Quand il s’agit de protéger ses intérêts, l’Europe ne lésine pas sur les moyens. L’opération Atalante lancée en décembre 2008 contre la piraterie dans l’océan Indien participe de cette détermination de l’Union européenne à éradiquer un fléau dangereux pour ses navires marchands. Face à la menace d’une paralysie du commerce maritime dont une grande partie transite par les côtes somaliennes, des navires de guerre ont été déployés, avec des résultats jugés positifs. La piraterie dans le Golfe d’Aden connaît en effet un recul.
Et pour espérer enrayer définitivement le mal, l’UE a non seulement reconduit l’opération Atalante jusqu’en 2014, mais a en outre élargi son mandat. Désormais, des bases de pirates situées au sol peuvent être attaquées. Au-delà des aspects juridiques qu’implique une telle décision, comme la violation de l’intégrité territoriale d’un pays –mais la Somalie a cessé depuis longtemps d’être un Etat-, d’autres questions subsistent. Il s’agit surtout du lien entre la piraterie et la guerre en Somalie. La piraterie est en effet consubstantielle à la faillite de l’Etat somalien. Un Etat néant donc, où chaque puissance sous-régionale intervient au gré de ses intérêts. L’Ethiopie et le Kenya y ont ainsi dépêché des troupes, sans requérir l’avis de qui que ce soit.
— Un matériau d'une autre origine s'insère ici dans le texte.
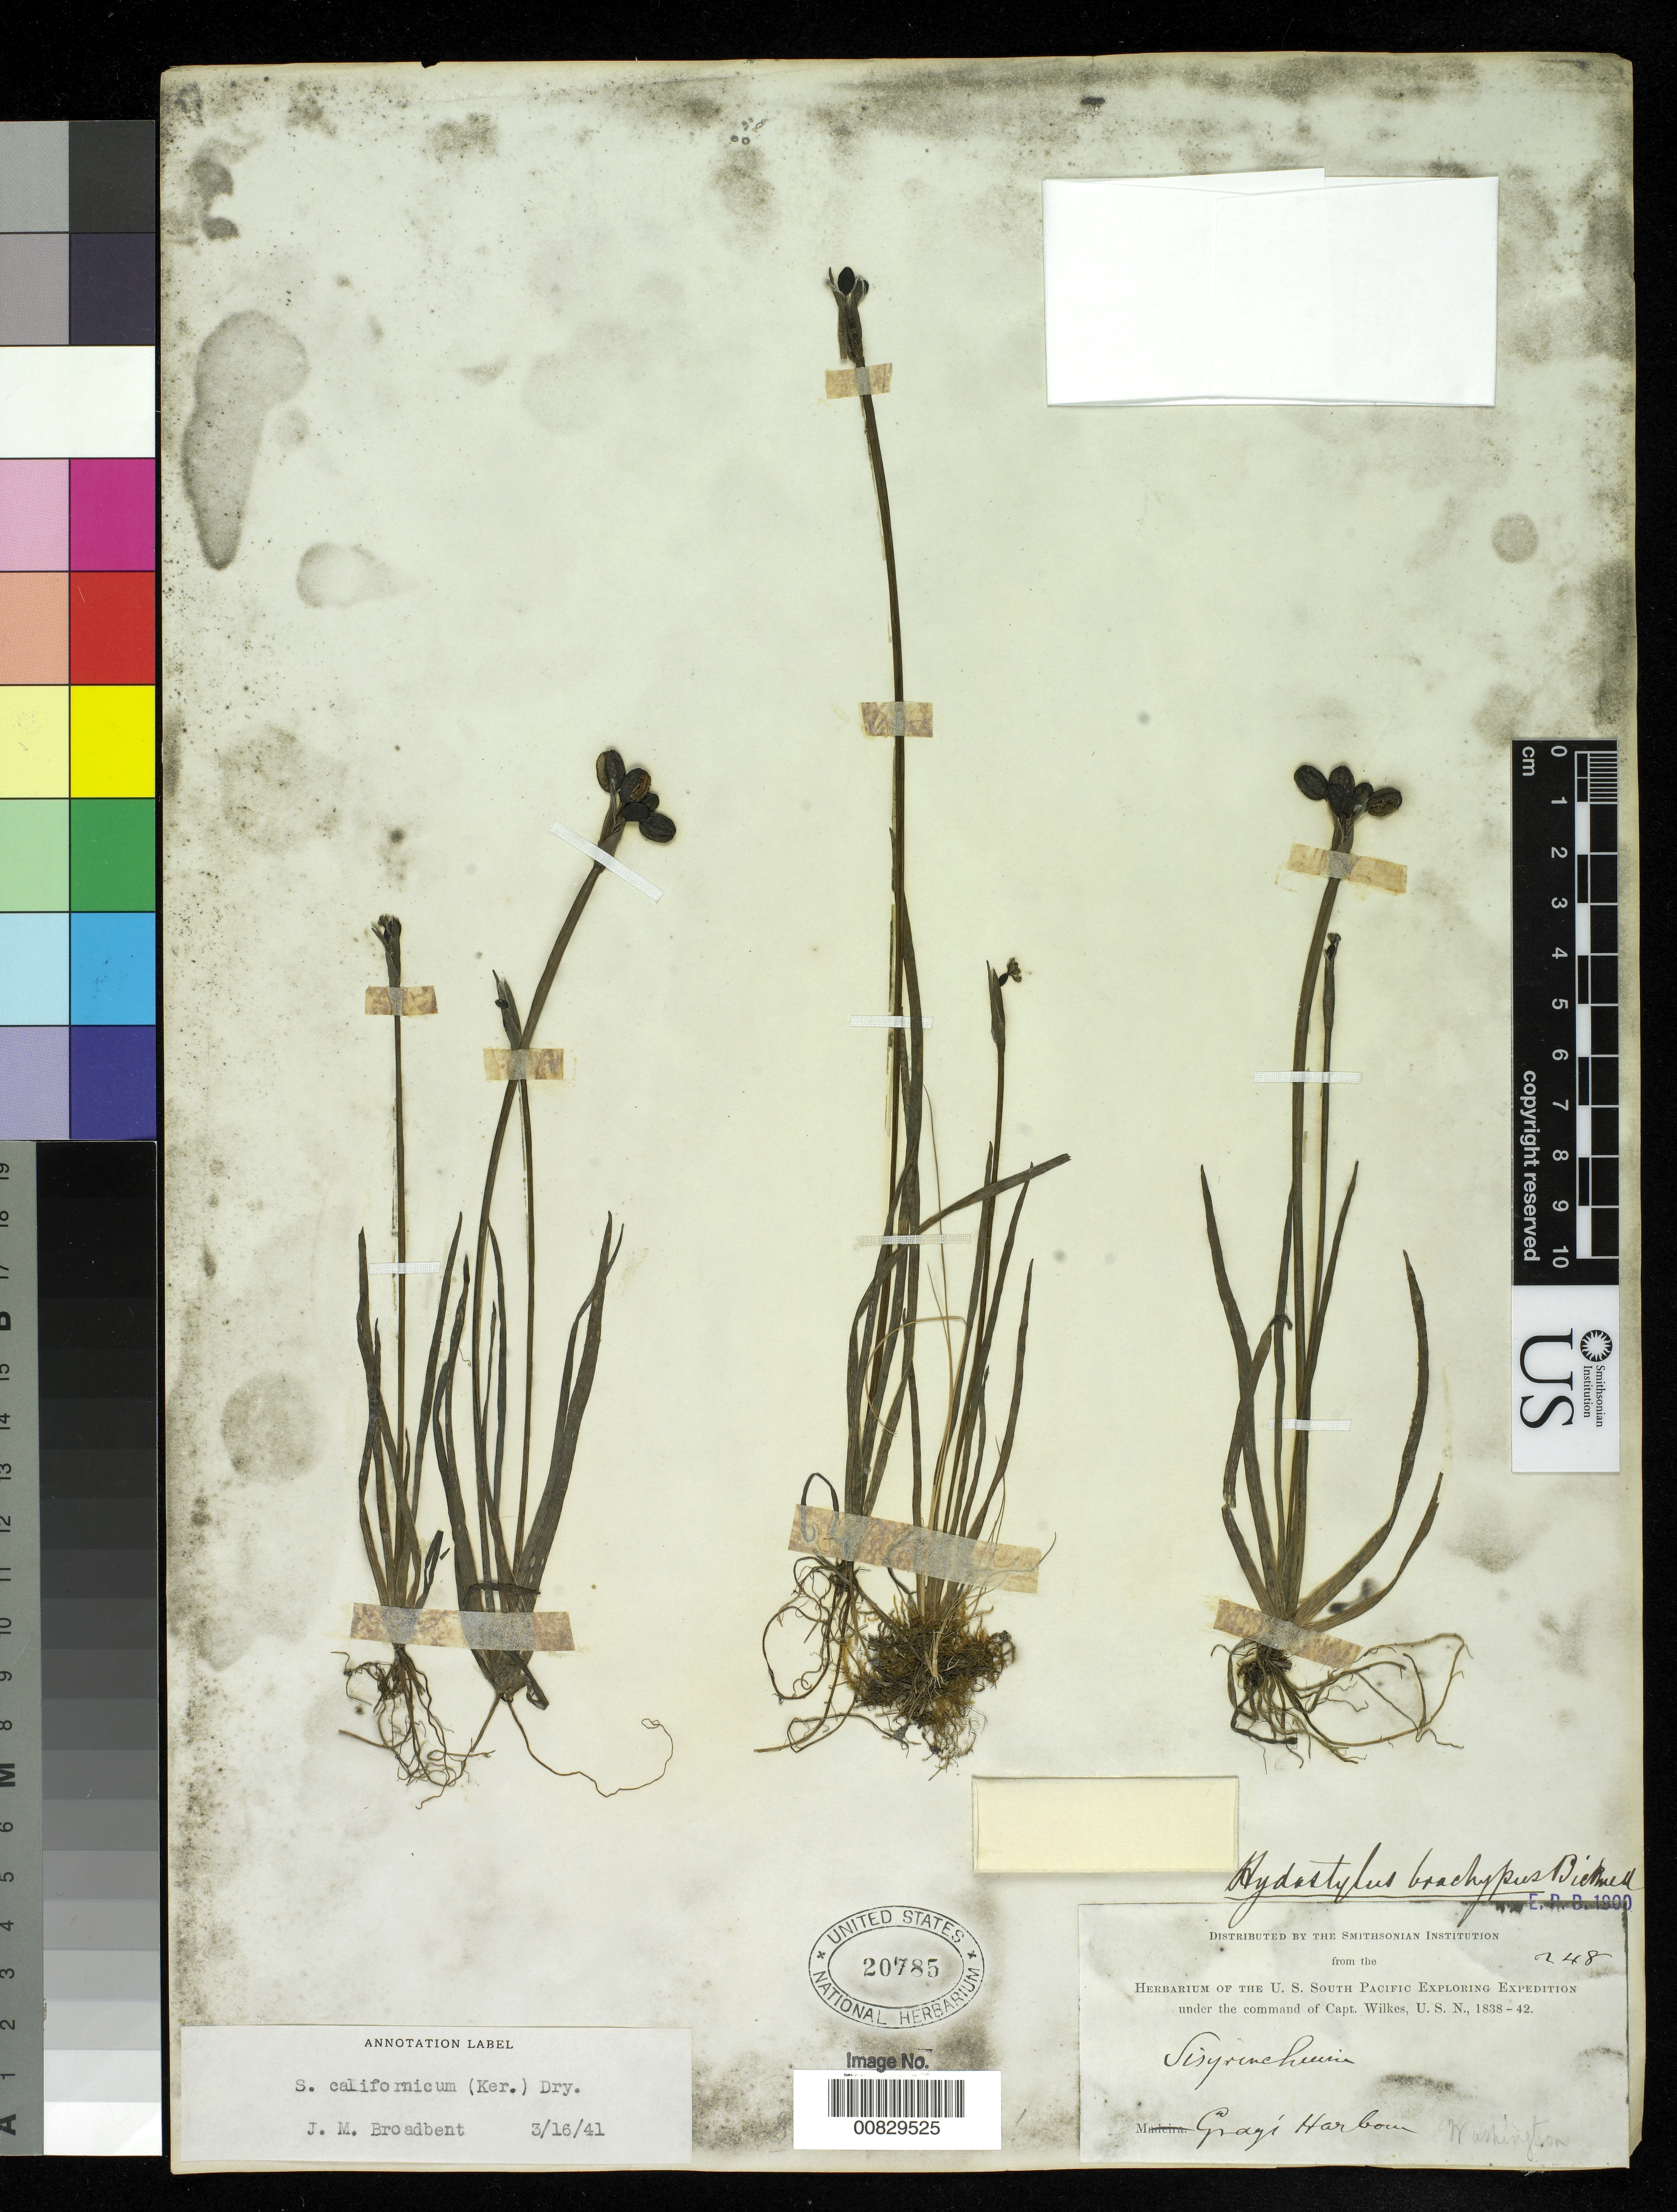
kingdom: Plantae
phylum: Tracheophyta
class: Liliopsida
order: Asparagales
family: Iridaceae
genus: Sisyrinchium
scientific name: Sisyrinchium californicum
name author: (Ker Gawl.) Dryand.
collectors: Wilkes Explor. Exped.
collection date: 1838/1842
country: United States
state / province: Washington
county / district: Grays Harbor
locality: Gray's Harbour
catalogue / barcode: US 20785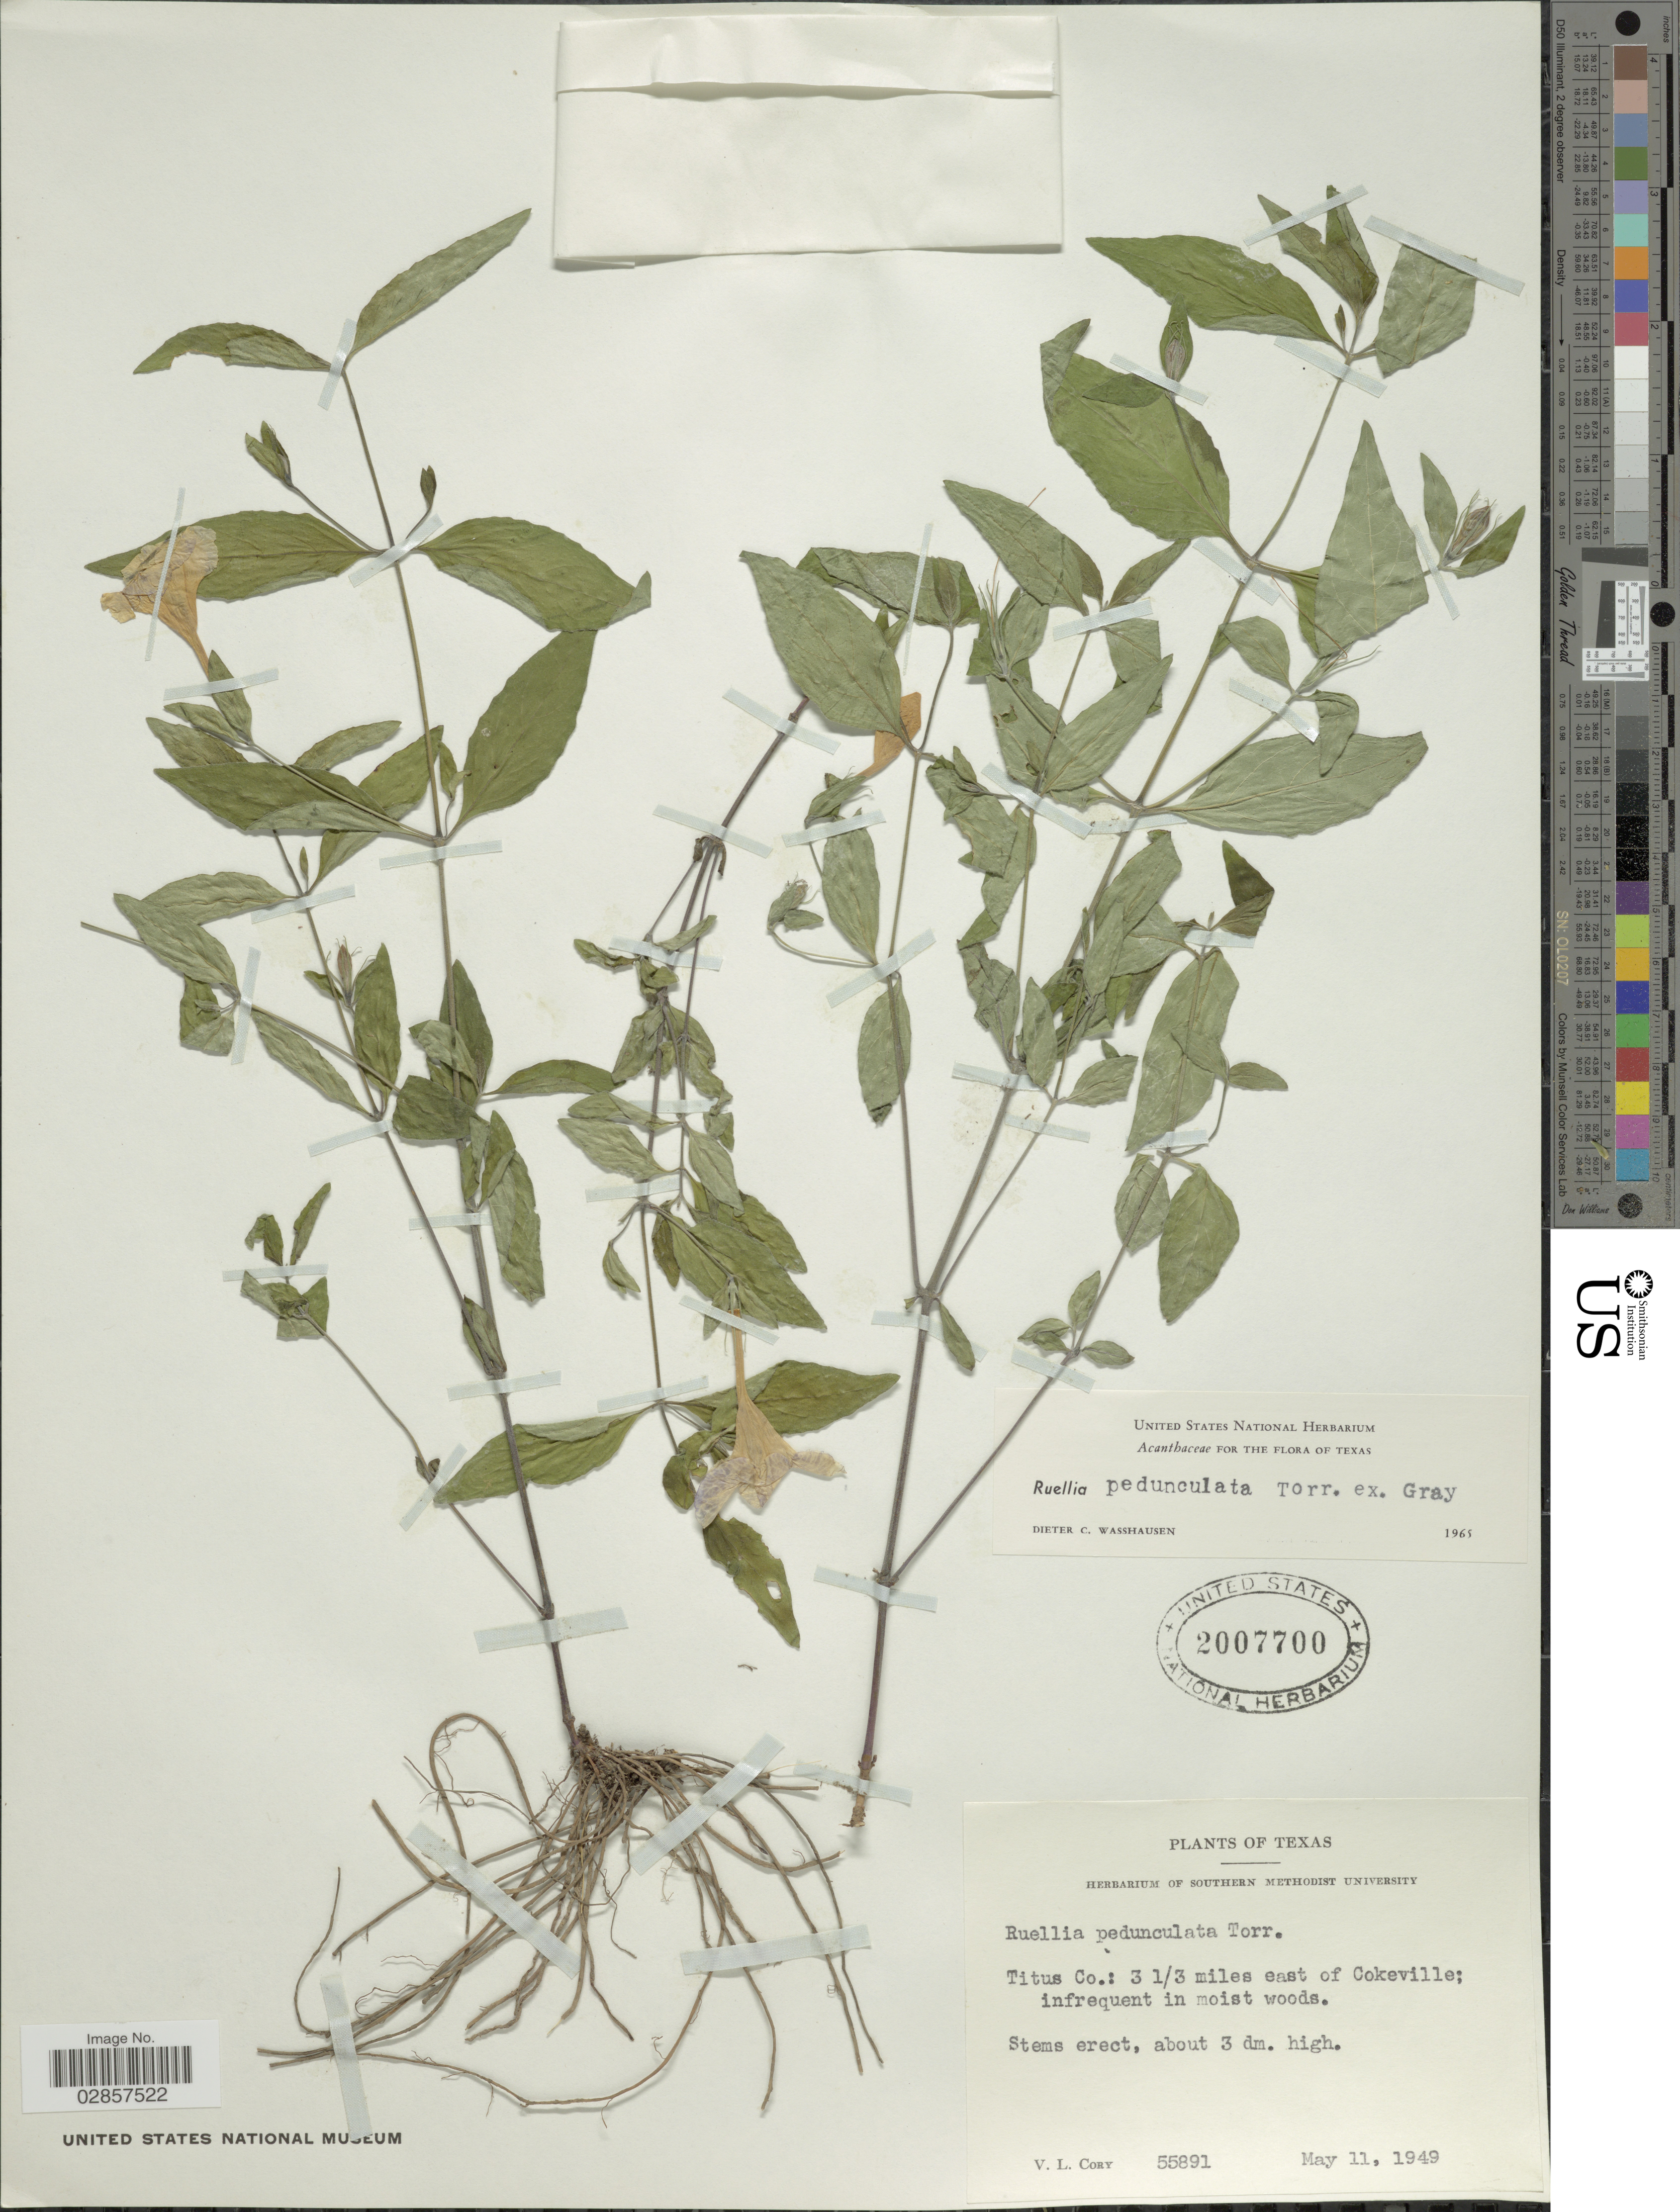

L’objectif de casser du Shebab leur octroie de facto une légitimité. Mais dans cet imbroglio politicomilitaire, on se demande si tous poursuivent le même but, le plus noble qui soit, à savoir le retour de la paix et de la démocratie en Somalie. Chaque puissance régionale n’a-t-elle pas un agenda caché ? Pendant donc que l’Occident agit en mer, des troupes africaines essaient de traquer les rebelles Shebabs au sol. Deux opérations apparemment complémentaires. Le schéma actuel est très clair : l’Europe se bat contre les pirates et l’Afrique contre les Shebabs.
Est-ce la stratégie gagnante ? On se le demande bien. En tout cas, tant que la Somalie ne retrouvera pas la paix, on voit mal comment le terrorisme maritime prendra fin. Les mers ne retrouveront le calme que si la Somalie accède à un minimum d’organisation. L’Europe et l’Afrique, chacune de son côté, tentent de relever ce challenge. Malgré les succès de l’opération Atalante et les victoires des troupes africaines, rien n’est encore gagné. La culture de la guerre est si ancrée dans les habitudes et si lucrative pour bien des chefs de tribus qu’il faudra bien des batailles pour en venir à bout.
Il y a une économie de la guerre dont beaucoup tirent profit. Il y a aussi des rivalités sous-régionales qui s’expriment en Somalie. L’Ethiopie et l’Erythrée s’affrontent ainsi par procuration, faisant de la Somalie un théâtre de leur confrontation. A supposer que les Shebabs soient vaincus, rien ne prouve que d’autres groupes armés n’émergeront pas. La paix en Somalie et, partant, l’éradication de la piraterie, passe donc par une solution globale, impliquant tous les Etats de la sous-région. Mais face aux tergiversations africaines, l’Europe tente d’éteindre l’incendie de la piraterie qui menace directement ses intérêts. Pour cela, elle a trouvé ce qu’elle considère comme son arme fatale : l’opération Atalante.